### TUJUAN TUGAS
Ubah paragraf berawalan "Tanah desa ini dulunya" pada tulisan tentang perjuangan Wati di bawah ini menjadi daftar poin singkat yang memuat fakta utamanya.

- Wati, pejuang agraria dari Desa Banjaranyar, Ciamis, Jawa Barat, bersama Serikat Petani Pasundan (SPP) berjuang mendapatkan hak tanah agar bisa hidup berdaulat dan mandiri di atas tanah mereka sendiri. Tulisan sebelumnya mengenai perjuangan SPP dalam memujudkan kemandirian agraria.
- Tanah desa ini dulunya adalah erfpacht verponding, bekas penguasaan Belanda lalu beralih ke Indonesia setelah kemerdekaan. Warga yang sejak lama membangun pemukiman di sana tak pernah tahu siapa yang menguasai tanah di Banjaranyar. Mereka mendengar tanah dengan status hak guna usaha pindah tangan dari perusahaan ke perusahaan lain.
- Melihat banyak perempuan perlu dukungan dalam perjuangan mempertahankan lahan garapan, SPP juga membentuk Institut Kepemimpinan Rakyat (IKR) dan Akademi Reforma Agraria Sejati (ARAS) Perempuan. Lewat IKR dan ARAS Perempuan Wati belajar hal-hal dasar mengenai hak perempuan atas tanah, kesetaraan gender, dan kebijakan-kebijakan pemerintah yang berkaitan dengan petani.
- Selain di Desa Banjaranyar, Wati sering berkeliling satu desa ke desa lain, untuk menguatkan para perempuan ketika suami-suami mereka harus meninggalkan desa sementara atau perlu penguatan saat bersengketa.
Beberapa polisi mendatangi rumah Wati di Desa Banjaranyar, Ciamis, Jawa Barat, satu malam menjelang tahun 2000.
“Pak Oman mana Bu?” Polisi mencari suaminya.
“Bapak tidak ada di rumah.”
“Bilang bapak jangan terus menggarap kebun. Tidak usah ikut-ikut SPP. PNS (Pegawai Negeri Sipil) tidak boleh ikut minta tanah.”
Wati masih terngiang kata-kata polisi itu hingga kini.
SPP yang dimaksud polisi adalah Serikat Petani Pasundan, organisasi petani di Jawa Barat bagian selatan.
Bersyukur, sebelum polisi datang Wati sudah meminta Oman sembunyi di Koperasi Tumbal, tak jauh dari rumahnya.
“Bawa saja saya kalau mau,” kata Wati saat polisi bersikukuh mencari Oman.
Malam itu, polisi tak berhasil menemukan Oman. Setelah menunggu beberapa lama, polisi-polisi itu pergi. Kejadian itu bukan terakhir kali Wati berhadapan dengan polisi maupun preman yang melarang petani di desanya menggarap lahan.

(Petikan dari sebuah dataset)
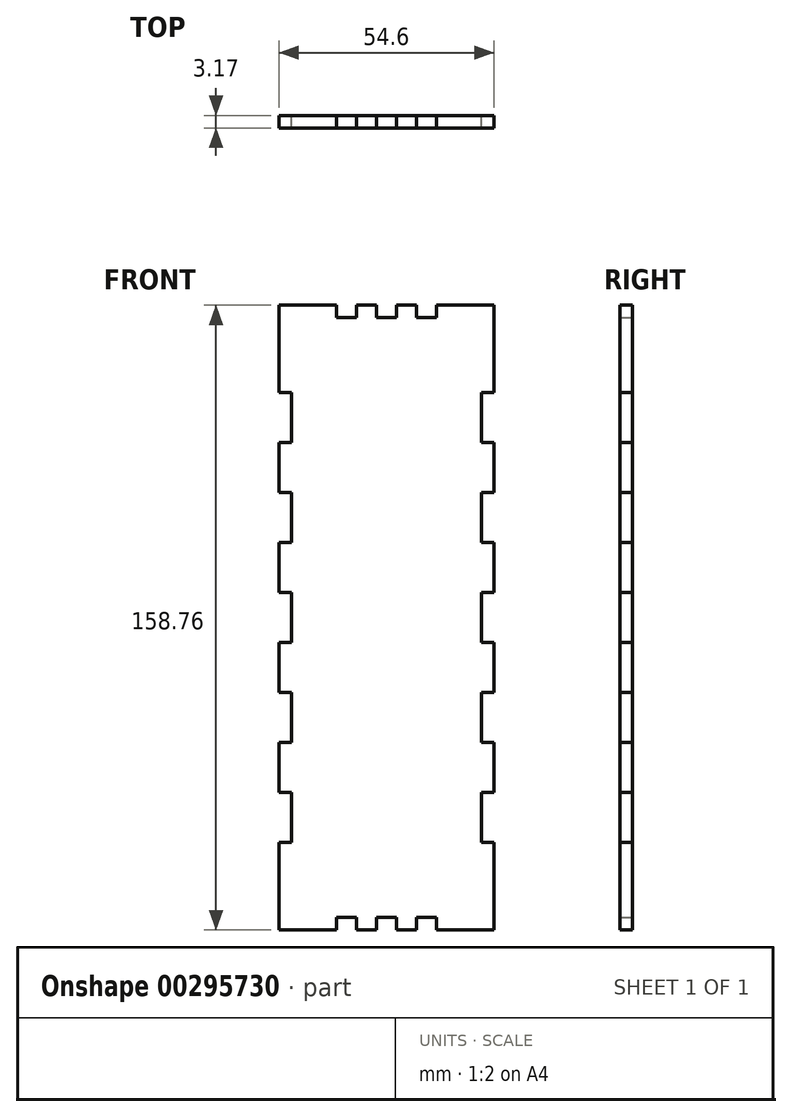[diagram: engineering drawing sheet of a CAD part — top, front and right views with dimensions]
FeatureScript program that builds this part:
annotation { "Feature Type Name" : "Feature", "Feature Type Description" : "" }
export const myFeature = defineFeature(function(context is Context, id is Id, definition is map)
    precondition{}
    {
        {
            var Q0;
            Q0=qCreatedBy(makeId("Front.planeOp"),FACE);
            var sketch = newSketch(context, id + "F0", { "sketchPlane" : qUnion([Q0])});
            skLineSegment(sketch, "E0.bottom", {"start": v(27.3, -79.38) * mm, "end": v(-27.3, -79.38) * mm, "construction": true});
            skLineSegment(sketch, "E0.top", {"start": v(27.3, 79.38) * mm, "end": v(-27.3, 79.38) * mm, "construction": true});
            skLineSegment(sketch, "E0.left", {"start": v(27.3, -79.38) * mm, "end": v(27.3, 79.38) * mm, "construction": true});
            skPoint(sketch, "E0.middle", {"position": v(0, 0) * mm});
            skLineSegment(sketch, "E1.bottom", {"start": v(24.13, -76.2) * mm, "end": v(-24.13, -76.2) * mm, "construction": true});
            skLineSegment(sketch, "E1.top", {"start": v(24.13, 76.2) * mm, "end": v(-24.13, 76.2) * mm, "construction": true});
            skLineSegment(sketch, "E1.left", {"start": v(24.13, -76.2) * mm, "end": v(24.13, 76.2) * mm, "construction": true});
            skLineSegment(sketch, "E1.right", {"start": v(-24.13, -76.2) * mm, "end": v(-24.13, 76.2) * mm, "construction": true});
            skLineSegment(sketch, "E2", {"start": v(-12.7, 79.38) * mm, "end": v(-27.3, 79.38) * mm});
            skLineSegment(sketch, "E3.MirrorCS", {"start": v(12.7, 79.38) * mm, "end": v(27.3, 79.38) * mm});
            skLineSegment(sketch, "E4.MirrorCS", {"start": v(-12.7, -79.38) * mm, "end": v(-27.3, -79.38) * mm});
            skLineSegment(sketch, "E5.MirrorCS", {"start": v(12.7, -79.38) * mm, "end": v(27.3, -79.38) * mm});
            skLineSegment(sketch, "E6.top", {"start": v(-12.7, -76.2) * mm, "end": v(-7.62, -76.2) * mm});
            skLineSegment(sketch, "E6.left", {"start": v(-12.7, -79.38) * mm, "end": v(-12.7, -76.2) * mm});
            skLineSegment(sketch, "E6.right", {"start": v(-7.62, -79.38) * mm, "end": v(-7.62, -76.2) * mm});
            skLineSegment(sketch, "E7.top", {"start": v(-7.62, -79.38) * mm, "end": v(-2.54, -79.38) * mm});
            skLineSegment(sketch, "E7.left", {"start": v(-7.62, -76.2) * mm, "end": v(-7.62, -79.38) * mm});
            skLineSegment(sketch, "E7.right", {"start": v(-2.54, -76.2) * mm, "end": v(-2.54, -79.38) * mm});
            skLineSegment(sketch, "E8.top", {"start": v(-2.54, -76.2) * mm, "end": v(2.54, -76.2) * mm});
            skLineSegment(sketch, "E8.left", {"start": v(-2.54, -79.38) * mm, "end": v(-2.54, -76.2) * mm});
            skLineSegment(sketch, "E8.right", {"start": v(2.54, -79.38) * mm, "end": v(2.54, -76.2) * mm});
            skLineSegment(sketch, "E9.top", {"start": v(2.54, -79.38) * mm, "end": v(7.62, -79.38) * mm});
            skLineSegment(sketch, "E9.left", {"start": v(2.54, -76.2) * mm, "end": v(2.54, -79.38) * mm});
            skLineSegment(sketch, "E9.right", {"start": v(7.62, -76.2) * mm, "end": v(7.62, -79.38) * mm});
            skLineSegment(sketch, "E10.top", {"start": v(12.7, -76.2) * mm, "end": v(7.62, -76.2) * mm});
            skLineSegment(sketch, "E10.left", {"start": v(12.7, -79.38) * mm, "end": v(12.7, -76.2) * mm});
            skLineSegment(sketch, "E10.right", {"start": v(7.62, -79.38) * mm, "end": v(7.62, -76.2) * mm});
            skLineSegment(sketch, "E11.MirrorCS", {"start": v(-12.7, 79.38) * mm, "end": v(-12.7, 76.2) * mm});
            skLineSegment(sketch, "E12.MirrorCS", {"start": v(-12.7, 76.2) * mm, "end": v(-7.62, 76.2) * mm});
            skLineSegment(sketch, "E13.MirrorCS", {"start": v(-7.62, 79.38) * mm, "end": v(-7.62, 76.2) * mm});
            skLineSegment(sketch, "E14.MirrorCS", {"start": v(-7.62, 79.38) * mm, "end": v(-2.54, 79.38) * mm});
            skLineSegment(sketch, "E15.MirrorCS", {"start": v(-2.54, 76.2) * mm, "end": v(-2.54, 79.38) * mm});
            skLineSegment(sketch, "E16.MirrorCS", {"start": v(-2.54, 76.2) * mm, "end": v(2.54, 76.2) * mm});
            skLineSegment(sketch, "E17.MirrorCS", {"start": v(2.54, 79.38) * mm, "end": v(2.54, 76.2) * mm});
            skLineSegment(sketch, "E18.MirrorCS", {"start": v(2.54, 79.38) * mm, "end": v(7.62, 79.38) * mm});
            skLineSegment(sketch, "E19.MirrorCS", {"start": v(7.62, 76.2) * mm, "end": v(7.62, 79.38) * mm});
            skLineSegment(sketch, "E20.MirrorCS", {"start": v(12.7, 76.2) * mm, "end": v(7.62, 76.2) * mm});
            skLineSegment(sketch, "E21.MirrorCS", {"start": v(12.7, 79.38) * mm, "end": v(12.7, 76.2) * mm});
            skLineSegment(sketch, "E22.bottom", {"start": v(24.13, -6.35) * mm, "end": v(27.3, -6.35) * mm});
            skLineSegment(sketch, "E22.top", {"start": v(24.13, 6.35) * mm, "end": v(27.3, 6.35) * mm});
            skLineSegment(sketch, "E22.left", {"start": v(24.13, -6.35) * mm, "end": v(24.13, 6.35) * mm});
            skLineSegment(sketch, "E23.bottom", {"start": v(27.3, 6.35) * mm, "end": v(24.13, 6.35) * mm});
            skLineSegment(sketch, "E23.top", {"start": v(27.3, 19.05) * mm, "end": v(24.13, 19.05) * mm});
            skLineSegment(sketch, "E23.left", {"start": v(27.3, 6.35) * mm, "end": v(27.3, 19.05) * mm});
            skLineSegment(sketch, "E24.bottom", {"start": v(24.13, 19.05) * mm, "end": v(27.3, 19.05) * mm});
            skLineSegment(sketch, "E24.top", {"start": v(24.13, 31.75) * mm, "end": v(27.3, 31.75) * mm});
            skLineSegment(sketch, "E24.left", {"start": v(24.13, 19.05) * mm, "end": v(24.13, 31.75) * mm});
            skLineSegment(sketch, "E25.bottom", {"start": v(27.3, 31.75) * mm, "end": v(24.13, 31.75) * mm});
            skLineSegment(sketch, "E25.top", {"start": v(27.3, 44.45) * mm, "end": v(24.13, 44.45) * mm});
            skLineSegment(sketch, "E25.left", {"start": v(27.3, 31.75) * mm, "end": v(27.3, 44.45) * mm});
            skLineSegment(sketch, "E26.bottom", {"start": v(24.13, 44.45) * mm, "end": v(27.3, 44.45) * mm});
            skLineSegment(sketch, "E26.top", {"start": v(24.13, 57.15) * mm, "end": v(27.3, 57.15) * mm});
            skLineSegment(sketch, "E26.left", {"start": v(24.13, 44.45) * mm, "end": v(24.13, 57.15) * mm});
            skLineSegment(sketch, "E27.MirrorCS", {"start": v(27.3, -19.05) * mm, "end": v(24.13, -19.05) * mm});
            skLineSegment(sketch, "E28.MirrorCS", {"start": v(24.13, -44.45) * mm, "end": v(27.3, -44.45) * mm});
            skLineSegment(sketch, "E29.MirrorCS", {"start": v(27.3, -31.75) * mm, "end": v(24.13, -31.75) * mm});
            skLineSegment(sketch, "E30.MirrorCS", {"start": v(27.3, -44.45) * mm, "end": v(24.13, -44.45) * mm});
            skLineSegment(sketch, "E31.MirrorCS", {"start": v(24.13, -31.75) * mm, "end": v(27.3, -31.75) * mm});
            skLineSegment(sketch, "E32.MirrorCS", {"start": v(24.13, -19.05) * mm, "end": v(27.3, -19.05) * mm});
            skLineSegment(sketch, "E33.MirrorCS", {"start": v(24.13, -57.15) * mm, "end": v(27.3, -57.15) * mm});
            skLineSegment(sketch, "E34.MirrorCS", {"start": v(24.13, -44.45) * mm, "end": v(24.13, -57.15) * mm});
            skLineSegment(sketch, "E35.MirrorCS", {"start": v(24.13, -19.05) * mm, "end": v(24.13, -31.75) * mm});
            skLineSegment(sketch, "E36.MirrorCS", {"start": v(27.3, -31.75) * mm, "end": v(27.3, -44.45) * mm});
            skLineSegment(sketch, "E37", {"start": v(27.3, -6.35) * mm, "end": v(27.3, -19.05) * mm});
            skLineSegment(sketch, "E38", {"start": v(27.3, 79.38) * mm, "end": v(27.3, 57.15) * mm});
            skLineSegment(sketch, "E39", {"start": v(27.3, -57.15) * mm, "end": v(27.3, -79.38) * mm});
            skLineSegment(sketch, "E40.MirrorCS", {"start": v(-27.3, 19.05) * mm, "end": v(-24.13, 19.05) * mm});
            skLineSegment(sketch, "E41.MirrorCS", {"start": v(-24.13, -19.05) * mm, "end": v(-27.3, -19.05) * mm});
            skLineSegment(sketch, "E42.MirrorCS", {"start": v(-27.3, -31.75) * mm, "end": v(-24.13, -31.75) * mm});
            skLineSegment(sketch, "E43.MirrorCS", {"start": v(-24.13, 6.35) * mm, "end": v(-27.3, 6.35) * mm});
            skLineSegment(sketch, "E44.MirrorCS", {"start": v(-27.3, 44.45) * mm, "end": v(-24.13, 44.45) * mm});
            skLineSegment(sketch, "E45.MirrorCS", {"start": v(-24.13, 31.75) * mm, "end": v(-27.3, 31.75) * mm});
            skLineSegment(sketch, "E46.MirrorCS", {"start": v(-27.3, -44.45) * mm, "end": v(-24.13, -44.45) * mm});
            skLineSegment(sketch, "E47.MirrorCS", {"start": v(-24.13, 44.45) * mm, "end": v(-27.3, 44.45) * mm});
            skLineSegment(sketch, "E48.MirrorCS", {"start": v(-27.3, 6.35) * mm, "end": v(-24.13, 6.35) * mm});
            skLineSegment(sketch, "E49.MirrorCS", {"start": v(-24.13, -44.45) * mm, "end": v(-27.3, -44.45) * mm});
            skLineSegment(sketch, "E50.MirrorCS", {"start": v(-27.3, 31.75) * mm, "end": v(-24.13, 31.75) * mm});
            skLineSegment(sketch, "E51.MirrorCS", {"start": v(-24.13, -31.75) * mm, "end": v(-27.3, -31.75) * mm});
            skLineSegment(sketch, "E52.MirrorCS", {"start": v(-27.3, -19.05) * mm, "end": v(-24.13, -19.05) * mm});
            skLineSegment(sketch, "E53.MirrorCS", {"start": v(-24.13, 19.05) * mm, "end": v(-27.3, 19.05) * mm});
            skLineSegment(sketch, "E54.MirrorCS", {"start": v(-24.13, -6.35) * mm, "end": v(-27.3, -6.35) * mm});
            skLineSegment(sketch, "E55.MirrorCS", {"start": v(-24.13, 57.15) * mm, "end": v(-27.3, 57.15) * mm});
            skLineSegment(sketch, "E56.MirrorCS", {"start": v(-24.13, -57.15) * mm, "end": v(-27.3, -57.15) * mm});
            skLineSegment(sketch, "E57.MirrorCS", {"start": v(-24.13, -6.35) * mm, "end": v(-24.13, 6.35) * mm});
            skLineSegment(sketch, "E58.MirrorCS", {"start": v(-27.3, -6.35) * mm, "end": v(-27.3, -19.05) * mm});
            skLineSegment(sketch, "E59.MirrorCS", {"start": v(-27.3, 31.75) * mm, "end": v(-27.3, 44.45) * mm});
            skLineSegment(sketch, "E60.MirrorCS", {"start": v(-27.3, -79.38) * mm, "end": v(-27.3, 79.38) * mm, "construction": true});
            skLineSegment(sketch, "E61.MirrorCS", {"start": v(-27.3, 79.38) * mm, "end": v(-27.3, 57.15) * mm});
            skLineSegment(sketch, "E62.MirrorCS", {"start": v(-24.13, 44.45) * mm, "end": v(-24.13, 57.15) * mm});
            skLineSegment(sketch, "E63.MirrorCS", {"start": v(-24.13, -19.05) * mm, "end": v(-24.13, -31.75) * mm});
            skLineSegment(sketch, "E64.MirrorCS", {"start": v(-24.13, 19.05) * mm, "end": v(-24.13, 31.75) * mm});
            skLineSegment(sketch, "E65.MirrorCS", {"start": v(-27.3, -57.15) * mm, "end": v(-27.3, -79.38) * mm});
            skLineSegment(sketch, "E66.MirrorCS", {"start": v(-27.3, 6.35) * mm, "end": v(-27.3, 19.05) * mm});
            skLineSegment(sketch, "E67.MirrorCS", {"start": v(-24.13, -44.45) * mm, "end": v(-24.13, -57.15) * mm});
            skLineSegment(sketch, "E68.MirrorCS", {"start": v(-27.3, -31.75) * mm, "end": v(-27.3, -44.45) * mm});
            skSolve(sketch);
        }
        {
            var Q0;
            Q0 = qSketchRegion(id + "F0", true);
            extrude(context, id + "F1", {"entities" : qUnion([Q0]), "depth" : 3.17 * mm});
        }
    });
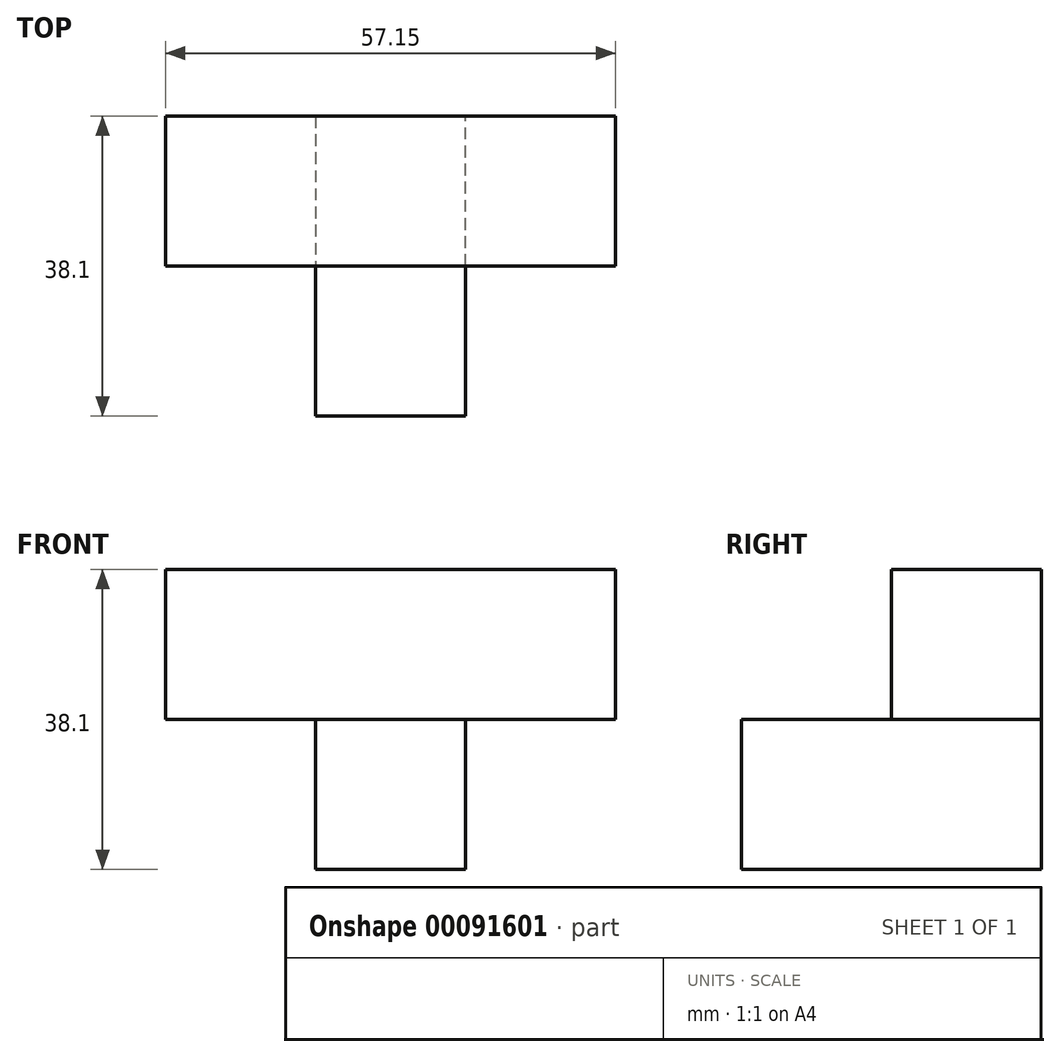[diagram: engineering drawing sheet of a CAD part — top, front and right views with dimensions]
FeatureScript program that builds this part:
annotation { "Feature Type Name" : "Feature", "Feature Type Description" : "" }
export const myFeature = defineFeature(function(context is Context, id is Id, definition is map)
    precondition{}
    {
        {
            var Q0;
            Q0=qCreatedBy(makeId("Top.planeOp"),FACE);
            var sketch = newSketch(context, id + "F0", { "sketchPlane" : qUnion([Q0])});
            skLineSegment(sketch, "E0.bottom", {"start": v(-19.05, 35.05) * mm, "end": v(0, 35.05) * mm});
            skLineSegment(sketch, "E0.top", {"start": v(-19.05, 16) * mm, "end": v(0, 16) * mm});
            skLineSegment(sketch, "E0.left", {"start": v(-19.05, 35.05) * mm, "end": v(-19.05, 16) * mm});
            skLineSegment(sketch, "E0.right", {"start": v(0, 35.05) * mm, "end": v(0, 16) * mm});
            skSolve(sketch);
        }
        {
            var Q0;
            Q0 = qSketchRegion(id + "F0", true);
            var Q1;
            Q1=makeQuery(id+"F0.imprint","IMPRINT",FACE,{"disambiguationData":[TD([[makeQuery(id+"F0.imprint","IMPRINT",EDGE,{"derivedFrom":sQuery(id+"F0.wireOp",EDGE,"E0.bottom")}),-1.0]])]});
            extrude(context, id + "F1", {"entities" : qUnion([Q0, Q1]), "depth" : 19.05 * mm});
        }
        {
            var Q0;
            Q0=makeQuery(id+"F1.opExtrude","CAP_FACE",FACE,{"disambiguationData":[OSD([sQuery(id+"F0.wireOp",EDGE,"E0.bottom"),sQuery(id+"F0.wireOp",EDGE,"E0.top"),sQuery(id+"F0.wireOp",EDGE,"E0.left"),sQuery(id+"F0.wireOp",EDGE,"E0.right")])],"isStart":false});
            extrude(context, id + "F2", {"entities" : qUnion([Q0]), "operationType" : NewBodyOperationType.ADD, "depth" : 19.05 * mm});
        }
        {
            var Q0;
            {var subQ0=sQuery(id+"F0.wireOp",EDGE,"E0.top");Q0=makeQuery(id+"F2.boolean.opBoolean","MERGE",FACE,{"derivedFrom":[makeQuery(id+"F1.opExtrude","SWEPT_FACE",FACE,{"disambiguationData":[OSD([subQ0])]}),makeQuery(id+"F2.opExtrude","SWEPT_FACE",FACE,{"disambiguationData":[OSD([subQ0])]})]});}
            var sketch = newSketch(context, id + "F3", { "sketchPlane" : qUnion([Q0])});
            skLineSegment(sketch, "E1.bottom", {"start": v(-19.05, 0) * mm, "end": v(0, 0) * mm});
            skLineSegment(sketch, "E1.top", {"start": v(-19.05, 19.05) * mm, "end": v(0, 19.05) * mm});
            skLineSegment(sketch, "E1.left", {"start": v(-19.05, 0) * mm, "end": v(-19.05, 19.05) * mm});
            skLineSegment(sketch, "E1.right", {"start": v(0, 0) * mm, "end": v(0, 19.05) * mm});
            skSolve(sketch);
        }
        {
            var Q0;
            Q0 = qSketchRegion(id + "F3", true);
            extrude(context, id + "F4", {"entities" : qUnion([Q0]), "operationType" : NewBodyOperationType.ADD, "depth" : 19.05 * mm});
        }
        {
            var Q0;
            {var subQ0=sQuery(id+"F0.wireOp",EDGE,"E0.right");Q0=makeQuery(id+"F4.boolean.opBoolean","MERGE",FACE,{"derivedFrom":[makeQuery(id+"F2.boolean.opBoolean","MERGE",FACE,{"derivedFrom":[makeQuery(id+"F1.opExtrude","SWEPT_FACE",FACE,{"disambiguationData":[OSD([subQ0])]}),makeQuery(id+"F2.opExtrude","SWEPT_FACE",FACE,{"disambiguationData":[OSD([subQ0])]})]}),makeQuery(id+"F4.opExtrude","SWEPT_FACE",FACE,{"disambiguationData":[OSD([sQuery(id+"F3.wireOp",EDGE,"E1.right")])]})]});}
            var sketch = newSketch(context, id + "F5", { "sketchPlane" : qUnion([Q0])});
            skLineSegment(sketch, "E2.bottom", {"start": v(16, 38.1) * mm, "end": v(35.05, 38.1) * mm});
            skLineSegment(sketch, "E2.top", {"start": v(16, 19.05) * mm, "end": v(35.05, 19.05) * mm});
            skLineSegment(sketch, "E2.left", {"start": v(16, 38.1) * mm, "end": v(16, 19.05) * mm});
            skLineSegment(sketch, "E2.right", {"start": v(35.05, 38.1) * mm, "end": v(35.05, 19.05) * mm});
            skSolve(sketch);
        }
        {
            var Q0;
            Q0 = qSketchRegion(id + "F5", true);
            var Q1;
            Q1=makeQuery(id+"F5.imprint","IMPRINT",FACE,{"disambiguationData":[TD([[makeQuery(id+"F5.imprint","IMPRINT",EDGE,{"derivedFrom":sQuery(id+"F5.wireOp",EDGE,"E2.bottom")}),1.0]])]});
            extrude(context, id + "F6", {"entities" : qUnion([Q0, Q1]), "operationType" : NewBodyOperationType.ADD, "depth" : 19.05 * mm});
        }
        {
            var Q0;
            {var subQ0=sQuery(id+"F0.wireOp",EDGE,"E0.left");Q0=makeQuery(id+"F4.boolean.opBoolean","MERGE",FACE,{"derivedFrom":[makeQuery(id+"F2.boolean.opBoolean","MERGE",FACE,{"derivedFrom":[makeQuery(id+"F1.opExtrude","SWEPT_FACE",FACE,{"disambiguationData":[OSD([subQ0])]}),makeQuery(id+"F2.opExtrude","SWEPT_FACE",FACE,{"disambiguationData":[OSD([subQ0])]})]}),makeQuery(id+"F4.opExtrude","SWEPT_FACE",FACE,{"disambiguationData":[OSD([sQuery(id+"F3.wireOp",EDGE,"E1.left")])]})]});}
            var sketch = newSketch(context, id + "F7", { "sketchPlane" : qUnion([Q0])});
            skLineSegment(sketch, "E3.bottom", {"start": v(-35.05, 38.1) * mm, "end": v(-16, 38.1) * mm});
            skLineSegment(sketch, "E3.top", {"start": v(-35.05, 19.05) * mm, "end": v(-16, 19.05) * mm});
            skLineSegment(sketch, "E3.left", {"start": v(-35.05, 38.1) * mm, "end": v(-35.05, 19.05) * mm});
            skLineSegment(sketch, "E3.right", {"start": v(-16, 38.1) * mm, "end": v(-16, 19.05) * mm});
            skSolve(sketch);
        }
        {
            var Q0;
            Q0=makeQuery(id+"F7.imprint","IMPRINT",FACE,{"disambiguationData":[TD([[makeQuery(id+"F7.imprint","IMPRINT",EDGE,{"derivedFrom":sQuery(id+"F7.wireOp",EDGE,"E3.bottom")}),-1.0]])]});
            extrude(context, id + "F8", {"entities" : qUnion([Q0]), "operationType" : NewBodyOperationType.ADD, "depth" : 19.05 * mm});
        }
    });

### HASIL LATIHAN
- Tanah Desa Banjaranyar dulunya berstatus erfpacht verponding, bekas penguasaan Belanda, lalu beralih ke Indonesia setelah kemerdekaan.
- Warga yang sudah lama bermukim di sana tidak pernah tahu siapa yang menguasai tanah di Banjaranyar.
- Warga mendengar tanah berstatus hak guna usaha itu berpindah tangan dari satu perusahaan ke perusahaan lain.